▶ Data segment
§ §

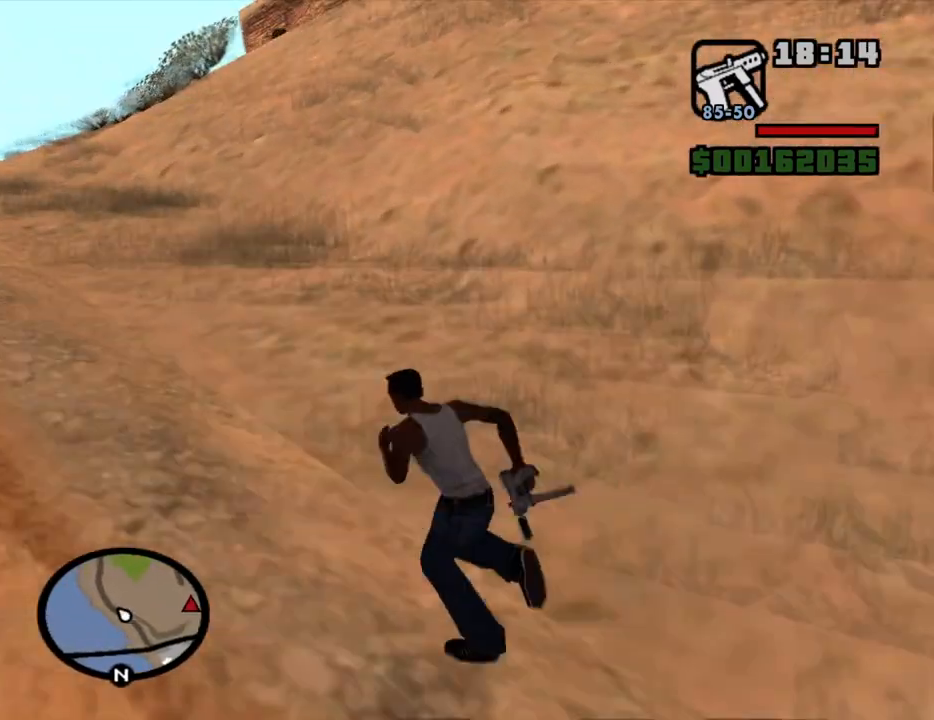
{"keys": ["a", "w"], "mouse": [], "events": [[67, "space", "up"], [150, "space", "down"], [250, "space", "up"], [400, "space", "down"], [484, "space", "up"]]}
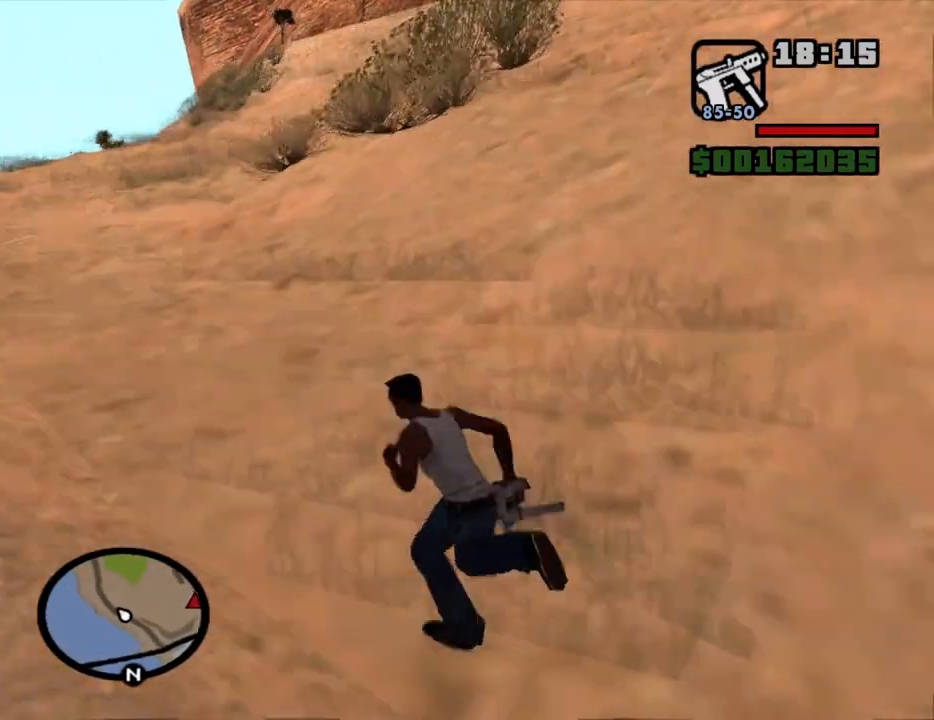
{"keys": ["space", "w"], "mouse": [], "events": [[450, "space", "down"], [500, "a", "up"]]}
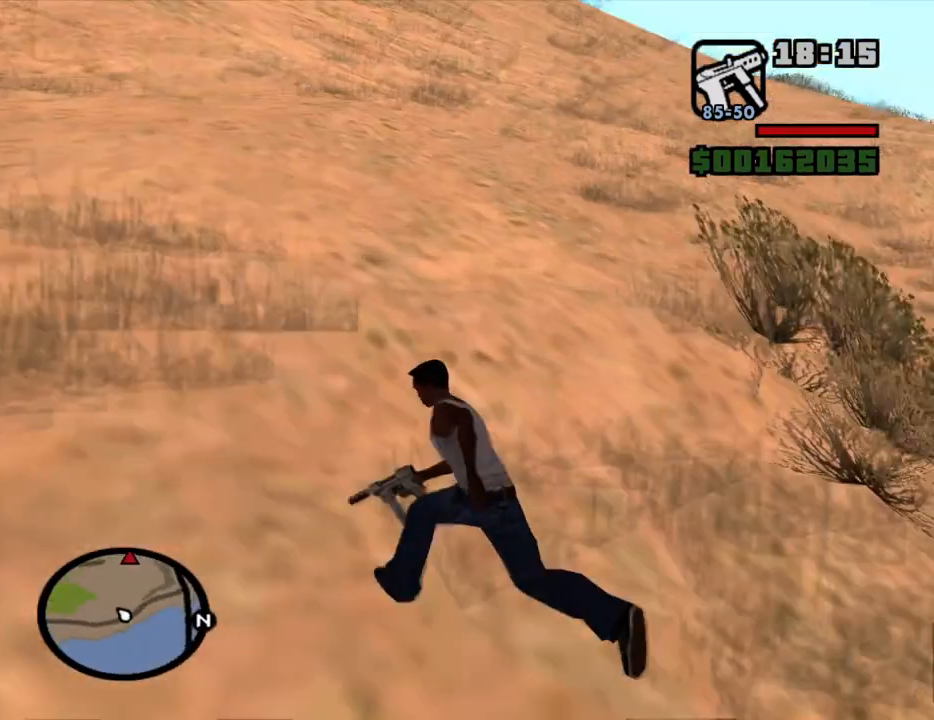
{"keys": ["w"], "mouse": [], "events": [[50, "space", "up"], [150, "space", "down"], [234, "space", "up"], [384, "space", "down"], [467, "space", "up"]]}
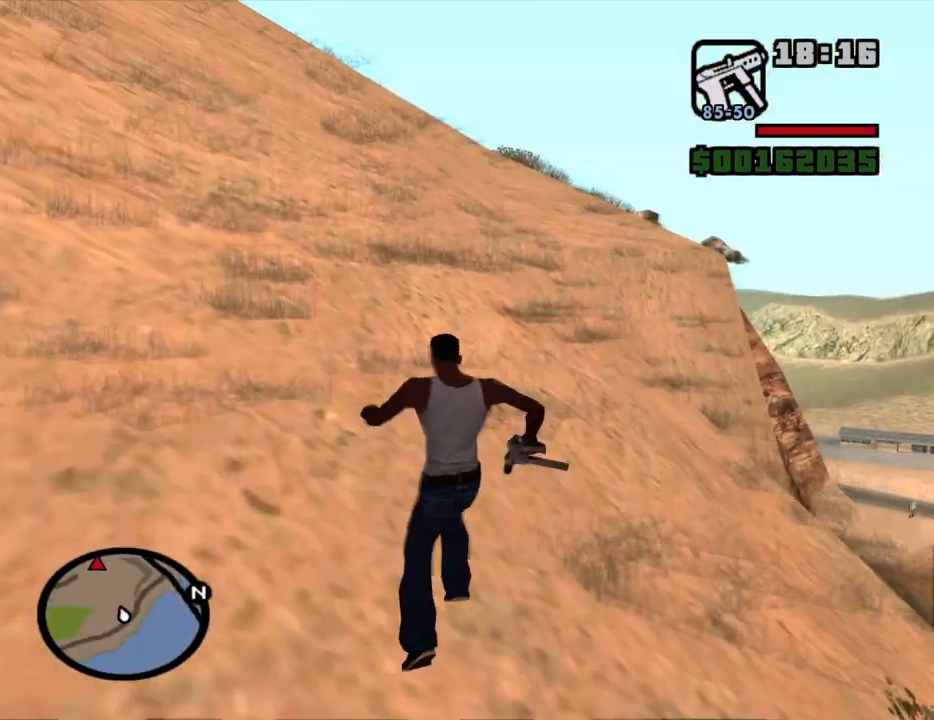
{"keys": ["w"], "mouse": [], "events": []}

§ §

▶ Problem
Please write the data out again exactly, but do not carry over the pictures.

▶ Answer space
{"keys": ["a", "w"], "mouse": [], "events": [[67, "space", "up"], [150, "space", "down"], [250, "space", "up"], [400, "space", "down"], [484, "space", "up"]]}
{"keys": ["space", "w"], "mouse": [], "events": [[450, "space", "down"], [500, "a", "up"]]}
{"keys": ["w"], "mouse": [], "events": [[50, "space", "up"], [150, "space", "down"], [234, "space", "up"], [384, "space", "down"], [467, "space", "up"]]}
{"keys": ["w"], "mouse": [], "events": []}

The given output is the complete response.